▸ **STORED ROWS**:
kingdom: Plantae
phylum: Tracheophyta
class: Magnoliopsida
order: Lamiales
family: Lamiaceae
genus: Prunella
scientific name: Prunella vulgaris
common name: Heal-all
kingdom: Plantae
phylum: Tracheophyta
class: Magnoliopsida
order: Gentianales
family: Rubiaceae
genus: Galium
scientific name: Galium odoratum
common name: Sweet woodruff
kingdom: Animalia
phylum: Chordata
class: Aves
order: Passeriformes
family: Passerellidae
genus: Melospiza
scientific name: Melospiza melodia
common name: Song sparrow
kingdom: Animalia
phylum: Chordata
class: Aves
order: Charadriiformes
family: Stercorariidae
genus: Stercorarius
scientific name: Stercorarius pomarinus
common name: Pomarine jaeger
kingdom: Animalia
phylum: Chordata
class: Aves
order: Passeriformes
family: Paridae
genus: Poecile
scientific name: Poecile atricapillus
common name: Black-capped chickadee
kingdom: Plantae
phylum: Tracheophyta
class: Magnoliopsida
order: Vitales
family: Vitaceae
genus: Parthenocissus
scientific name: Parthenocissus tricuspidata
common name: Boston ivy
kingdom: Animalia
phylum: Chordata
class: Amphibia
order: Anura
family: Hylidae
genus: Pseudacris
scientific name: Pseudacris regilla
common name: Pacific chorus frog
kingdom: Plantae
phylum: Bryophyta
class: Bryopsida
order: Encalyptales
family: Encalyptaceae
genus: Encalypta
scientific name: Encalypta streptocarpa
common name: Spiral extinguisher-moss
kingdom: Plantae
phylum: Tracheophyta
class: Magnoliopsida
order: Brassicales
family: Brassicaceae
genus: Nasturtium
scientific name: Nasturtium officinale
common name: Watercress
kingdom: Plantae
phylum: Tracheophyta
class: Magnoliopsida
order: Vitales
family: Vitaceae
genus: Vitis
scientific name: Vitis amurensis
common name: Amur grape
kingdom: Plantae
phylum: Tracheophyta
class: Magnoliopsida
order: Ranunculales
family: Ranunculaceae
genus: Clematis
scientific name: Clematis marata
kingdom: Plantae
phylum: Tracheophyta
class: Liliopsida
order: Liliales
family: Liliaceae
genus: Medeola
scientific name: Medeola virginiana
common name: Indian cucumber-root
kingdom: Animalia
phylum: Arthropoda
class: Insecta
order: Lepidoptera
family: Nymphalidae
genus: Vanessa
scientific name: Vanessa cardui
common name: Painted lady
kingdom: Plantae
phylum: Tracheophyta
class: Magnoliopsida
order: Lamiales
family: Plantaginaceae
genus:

▸ **PROBLEM REQUIREMENTS**: Please repeat every line of the rows above without changing anything.

▸ **FULL SOLUTION**:
kingdom: Plantae
phylum: Tracheophyta
class: Magnoliopsida
order: Lamiales
family: Lamiaceae
genus: Prunella
scientific name: Prunella vulgaris
common name: Heal-all
kingdom: Plantae
phylum: Tracheophyta
class: Magnoliopsida
order: Gentianales
family: Rubiaceae
genus: Galium
scientific name: Galium odoratum
common name: Sweet woodruff
kingdom: Animalia
phylum: Chordata
class: Aves
order: Passeriformes
family: Passerellidae
genus: Melospiza
scientific name: Melospiza melodia
common name: Song sparrow
kingdom: Animalia
phylum: Chordata
class: Aves
order: Charadriiformes
family: Stercorariidae
genus: Stercorarius
scientific name: Stercorarius pomarinus
common name: Pomarine jaeger
kingdom: Animalia
phylum: Chordata
class: Aves
order: Passeriformes
family: Paridae
genus: Poecile
scientific name: Poecile atricapillus
common name: Black-capped chickadee
kingdom: Plantae
phylum: Tracheophyta
class: Magnoliopsida
order: Vitales
family: Vitaceae
genus: Parthenocissus
scientific name: Parthenocissus tricuspidata
common name: Boston ivy
kingdom: Animalia
phylum: Chordata
class: Amphibia
order: Anura
family: Hylidae
genus: Pseudacris
scientific name: Pseudacris regilla
common name: Pacific chorus frog
kingdom: Plantae
phylum: Bryophyta
class: Bryopsida
order: Encalyptales
family: Encalyptaceae
genus: Encalypta
scientific name: Encalypta streptocarpa
common name: Spiral extinguisher-moss
kingdom: Plantae
phylum: Tracheophyta
class: Magnoliopsida
order: Brassicales
family: Brassicaceae
genus: Nasturtium
scientific name: Nasturtium officinale
common name: Watercress
kingdom: Plantae
phylum: Tracheophyta
class: Magnoliopsida
order: Vitales
family: Vitaceae
genus: Vitis
scientific name: Vitis amurensis
common name: Amur grape
kingdom: Plantae
phylum: Tracheophyta
class: Magnoliopsida
order: Ranunculales
family: Ranunculaceae
genus: Clematis
scientific name: Clematis marata
kingdom: Plantae
phylum: Tracheophyta
class: Liliopsida
order: Liliales
family: Liliaceae
genus: Medeola
scientific name: Medeola virginiana
common name: Indian cucumber-root
kingdom: Animalia
phylum: Arthropoda
class: Insecta
order: Lepidoptera
family: Nymphalidae
genus: Vanessa
scientific name: Vanessa cardui
common name: Painted lady
kingdom: Plantae
phylum: Tracheophyta
class: Magnoliopsida
order: Lamiales
family: Plantaginaceae
genus:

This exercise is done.